[Texto apresentado]
>>>

Uma declaração impactante da vice-secretária de imprensa adjunta principal da Casa Branca, Anna Kelly, acendeu um alerta global nesta sexta-feira (20). Em nota oficial à agência de notícias AFP, a representante do governo de Donald Trump afirmou categoricamente que "as Forças Armadas dos Estados Unidos podem eliminar a ilha de Kharg a qualquer momento, se o presidente der a ordem".
Estratégia petrolífera em jogo
A ameaça direciona-se a um ponto neuralgico da economia iraniana: a Ilha de Kharg, localizada a apenas 25 quilômetros da costa sudoeste do Irã. Este terminal é responsável por impressionantes 90% de toda a exportação de petróleo do país, transformando-o em alvo de máximo valor estratégico em meio às crescentes tensões na região.
Plano de ação norte-americano
A declaração da Casa Branca surge como resposta a uma reportagem investigativa do veículo norte-americano Axios, que revelou que o governo Trump estaria considerando planos concretos para ocupar ou bloquear o polo petrolífero iraniano. Segundo fontes citadas pela publicação, uma autoridade governamental declarou: "Ele [Trump] quer o Estreito de Ormuz aberto. Se tiver que tomar a Ilha de Kharg para que isso aconteça, isso vai acontecer".
O plano, no entanto, não seria imediato. Conforme detalhado pelas mesmas fontes, qualquer operação de maior escala só poderia ser realizada após os Estados Unidos conseguirem destruir uma parcela ainda mais significativa da Marinha iraniana no Golfo Pérsico - processo que poderia demandar aproximadamente um mês para conclusão.

<<<

(Itens de uma fonte de dados)
>>>

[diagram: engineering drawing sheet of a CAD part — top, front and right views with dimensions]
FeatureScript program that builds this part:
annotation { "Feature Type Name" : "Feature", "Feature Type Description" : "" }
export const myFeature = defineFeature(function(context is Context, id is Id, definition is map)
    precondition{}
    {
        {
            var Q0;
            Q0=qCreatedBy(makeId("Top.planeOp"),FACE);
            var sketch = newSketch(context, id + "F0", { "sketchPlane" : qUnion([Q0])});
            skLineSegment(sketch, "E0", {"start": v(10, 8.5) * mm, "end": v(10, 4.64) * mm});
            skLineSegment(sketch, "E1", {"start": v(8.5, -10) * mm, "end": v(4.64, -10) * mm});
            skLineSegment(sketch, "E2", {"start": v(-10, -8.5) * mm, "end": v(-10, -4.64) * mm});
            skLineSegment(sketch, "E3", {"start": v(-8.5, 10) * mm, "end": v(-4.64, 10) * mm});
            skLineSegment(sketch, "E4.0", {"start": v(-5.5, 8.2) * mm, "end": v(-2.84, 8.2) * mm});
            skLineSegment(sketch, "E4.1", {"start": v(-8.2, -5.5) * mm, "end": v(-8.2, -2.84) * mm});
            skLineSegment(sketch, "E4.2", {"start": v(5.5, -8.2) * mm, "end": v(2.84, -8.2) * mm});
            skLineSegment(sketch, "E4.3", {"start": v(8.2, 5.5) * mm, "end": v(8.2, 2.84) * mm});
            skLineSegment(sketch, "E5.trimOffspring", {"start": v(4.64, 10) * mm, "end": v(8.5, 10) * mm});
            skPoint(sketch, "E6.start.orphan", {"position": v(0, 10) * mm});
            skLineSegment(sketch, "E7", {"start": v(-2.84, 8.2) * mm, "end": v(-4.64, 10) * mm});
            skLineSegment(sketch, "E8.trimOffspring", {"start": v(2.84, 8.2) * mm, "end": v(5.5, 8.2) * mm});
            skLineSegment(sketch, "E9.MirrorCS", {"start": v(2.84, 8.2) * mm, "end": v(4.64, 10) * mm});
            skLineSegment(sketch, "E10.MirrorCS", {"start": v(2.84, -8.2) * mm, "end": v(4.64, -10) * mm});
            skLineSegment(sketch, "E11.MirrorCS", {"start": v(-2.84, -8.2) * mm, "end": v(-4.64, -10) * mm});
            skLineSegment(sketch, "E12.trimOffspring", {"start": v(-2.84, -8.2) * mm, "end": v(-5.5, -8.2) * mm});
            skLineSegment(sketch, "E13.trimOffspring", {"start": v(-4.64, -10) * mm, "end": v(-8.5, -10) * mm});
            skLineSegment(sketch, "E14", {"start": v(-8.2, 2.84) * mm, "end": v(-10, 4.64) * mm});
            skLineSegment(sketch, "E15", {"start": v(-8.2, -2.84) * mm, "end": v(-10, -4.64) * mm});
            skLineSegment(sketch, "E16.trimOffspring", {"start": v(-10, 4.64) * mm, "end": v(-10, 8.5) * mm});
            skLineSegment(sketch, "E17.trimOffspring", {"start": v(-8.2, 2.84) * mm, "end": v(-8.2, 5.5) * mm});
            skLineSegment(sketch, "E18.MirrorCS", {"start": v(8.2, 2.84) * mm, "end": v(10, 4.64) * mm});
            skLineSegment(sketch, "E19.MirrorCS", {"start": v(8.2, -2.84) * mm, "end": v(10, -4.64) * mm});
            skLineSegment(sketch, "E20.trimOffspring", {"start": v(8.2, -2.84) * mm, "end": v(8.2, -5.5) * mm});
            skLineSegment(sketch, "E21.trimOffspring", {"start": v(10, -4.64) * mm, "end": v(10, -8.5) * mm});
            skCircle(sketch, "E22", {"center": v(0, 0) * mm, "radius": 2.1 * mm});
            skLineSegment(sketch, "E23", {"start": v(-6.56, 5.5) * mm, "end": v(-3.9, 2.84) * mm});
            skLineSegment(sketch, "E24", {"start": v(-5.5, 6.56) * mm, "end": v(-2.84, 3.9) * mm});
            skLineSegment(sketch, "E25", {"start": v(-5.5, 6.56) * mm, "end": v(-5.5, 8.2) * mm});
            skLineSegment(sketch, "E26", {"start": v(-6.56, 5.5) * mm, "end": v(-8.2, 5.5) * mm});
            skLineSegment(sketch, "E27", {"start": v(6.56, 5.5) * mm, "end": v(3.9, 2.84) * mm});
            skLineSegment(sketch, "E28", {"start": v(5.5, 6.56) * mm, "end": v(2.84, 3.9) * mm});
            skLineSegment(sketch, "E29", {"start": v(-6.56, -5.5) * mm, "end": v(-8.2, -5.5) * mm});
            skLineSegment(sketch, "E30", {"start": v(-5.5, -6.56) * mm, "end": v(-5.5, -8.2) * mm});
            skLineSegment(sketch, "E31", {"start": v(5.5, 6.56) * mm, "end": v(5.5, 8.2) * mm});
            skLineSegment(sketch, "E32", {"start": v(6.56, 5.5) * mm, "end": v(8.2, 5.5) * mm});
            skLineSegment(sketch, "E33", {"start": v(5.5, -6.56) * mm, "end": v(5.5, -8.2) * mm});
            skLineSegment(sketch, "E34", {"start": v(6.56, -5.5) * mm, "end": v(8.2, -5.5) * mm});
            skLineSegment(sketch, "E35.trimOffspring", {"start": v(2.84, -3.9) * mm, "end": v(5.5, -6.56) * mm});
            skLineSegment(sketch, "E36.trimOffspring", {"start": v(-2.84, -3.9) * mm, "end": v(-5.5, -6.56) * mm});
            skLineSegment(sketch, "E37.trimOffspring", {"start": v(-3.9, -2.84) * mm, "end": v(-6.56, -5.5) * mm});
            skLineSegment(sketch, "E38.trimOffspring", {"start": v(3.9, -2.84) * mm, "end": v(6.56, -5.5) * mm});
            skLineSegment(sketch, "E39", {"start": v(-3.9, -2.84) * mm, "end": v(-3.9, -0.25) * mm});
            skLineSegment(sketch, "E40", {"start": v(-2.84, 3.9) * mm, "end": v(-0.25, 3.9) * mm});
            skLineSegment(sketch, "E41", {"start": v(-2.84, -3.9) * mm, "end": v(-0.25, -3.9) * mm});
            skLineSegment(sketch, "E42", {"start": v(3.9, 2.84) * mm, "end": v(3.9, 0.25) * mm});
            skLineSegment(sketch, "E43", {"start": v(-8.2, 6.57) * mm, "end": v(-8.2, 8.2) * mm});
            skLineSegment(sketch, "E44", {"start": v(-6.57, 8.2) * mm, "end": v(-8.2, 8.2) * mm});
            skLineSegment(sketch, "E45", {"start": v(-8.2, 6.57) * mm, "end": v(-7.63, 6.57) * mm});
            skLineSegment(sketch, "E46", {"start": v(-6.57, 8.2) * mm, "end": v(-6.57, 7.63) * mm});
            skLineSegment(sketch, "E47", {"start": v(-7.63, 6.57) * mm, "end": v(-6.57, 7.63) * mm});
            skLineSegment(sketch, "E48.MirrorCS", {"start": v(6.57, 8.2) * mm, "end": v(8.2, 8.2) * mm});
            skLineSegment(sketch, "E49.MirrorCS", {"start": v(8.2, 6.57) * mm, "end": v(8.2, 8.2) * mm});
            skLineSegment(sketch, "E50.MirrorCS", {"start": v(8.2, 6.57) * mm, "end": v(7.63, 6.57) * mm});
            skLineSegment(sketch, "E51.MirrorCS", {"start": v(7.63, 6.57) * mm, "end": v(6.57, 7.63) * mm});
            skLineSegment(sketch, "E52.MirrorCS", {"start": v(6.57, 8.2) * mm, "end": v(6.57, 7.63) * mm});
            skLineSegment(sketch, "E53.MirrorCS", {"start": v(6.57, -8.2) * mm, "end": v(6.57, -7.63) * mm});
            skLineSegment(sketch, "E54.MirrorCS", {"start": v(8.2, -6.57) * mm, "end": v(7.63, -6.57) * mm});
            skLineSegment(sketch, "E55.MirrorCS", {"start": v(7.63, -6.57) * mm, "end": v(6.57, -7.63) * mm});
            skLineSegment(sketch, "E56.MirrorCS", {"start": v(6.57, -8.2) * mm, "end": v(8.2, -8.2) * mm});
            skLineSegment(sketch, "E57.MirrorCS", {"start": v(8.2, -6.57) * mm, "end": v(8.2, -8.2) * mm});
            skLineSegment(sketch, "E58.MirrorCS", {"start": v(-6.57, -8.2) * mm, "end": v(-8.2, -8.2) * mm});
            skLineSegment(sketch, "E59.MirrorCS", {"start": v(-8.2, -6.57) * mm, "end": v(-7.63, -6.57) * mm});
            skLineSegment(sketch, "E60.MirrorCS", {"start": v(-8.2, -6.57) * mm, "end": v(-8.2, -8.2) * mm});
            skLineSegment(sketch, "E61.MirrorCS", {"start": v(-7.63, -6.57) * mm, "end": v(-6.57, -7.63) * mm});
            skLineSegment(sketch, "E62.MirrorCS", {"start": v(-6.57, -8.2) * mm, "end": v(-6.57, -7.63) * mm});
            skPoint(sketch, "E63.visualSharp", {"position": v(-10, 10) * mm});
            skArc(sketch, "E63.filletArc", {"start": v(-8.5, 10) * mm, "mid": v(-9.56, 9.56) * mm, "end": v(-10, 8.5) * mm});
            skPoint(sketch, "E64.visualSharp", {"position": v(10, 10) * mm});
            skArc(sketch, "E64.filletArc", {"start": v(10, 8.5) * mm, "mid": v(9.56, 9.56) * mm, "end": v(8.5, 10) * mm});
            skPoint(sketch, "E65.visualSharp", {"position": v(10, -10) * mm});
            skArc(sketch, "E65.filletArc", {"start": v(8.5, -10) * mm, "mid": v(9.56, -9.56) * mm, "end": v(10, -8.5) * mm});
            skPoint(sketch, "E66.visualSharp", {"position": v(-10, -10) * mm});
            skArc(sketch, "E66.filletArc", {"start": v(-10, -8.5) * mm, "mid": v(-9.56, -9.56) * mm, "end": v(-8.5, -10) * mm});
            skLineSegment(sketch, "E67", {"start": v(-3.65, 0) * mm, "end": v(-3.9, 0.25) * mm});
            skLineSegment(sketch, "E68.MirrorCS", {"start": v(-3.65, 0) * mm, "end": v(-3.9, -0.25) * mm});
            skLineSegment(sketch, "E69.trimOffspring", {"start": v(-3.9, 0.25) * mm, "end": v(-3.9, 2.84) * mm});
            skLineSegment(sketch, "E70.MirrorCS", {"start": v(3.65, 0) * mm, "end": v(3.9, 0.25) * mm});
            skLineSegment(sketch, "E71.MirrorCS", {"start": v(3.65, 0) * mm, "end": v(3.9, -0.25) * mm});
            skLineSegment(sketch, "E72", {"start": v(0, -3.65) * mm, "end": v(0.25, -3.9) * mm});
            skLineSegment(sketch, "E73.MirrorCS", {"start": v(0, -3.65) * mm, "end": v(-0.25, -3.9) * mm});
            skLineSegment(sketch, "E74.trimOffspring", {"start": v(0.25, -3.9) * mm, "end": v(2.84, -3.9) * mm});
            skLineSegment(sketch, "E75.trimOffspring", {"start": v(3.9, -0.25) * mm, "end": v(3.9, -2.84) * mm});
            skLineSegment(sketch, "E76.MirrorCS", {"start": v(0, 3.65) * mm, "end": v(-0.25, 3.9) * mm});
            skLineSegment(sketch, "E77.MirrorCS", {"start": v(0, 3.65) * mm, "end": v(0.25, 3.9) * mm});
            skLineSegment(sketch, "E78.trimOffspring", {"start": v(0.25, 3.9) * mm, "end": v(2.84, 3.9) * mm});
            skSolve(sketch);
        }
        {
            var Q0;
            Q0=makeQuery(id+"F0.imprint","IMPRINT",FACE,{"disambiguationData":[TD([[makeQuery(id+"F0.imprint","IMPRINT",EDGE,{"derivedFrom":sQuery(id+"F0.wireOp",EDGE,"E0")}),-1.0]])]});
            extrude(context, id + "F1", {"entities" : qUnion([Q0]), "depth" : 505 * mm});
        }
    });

<<<

[Tarefas a realizar]
1 > De acordo com o texto apresentado, por qual percentual de toda a exportação de petróleo do Irã a Ilha de Kharg é responsável?
2 > Resuma o texto apresentado em duas frases.

[Respostas das tarefas]
1 > A Ilha de Kharg responde por 90% de toda a exportação de petróleo do Irã.

2 > A vice-secretária de imprensa adjunta principal da Casa Branca, Anna Kelly, declarou à AFP que as Forças Armadas dos Estados Unidos podem eliminar a qualquer momento, se o presidente der a ordem, a Ilha de Kharg, terminal responsável por 90% da exportação de petróleo do Irã. A declaração responde a uma reportagem do Axios segundo a qual o governo Trump estaria considerando ocupar ou bloquear a ilha, plano que só seria executado depois que os Estados Unidos destruíssem uma parcela maior da Marinha iraniana no Golfo Pérsico, processo que poderia levar cerca de um mês.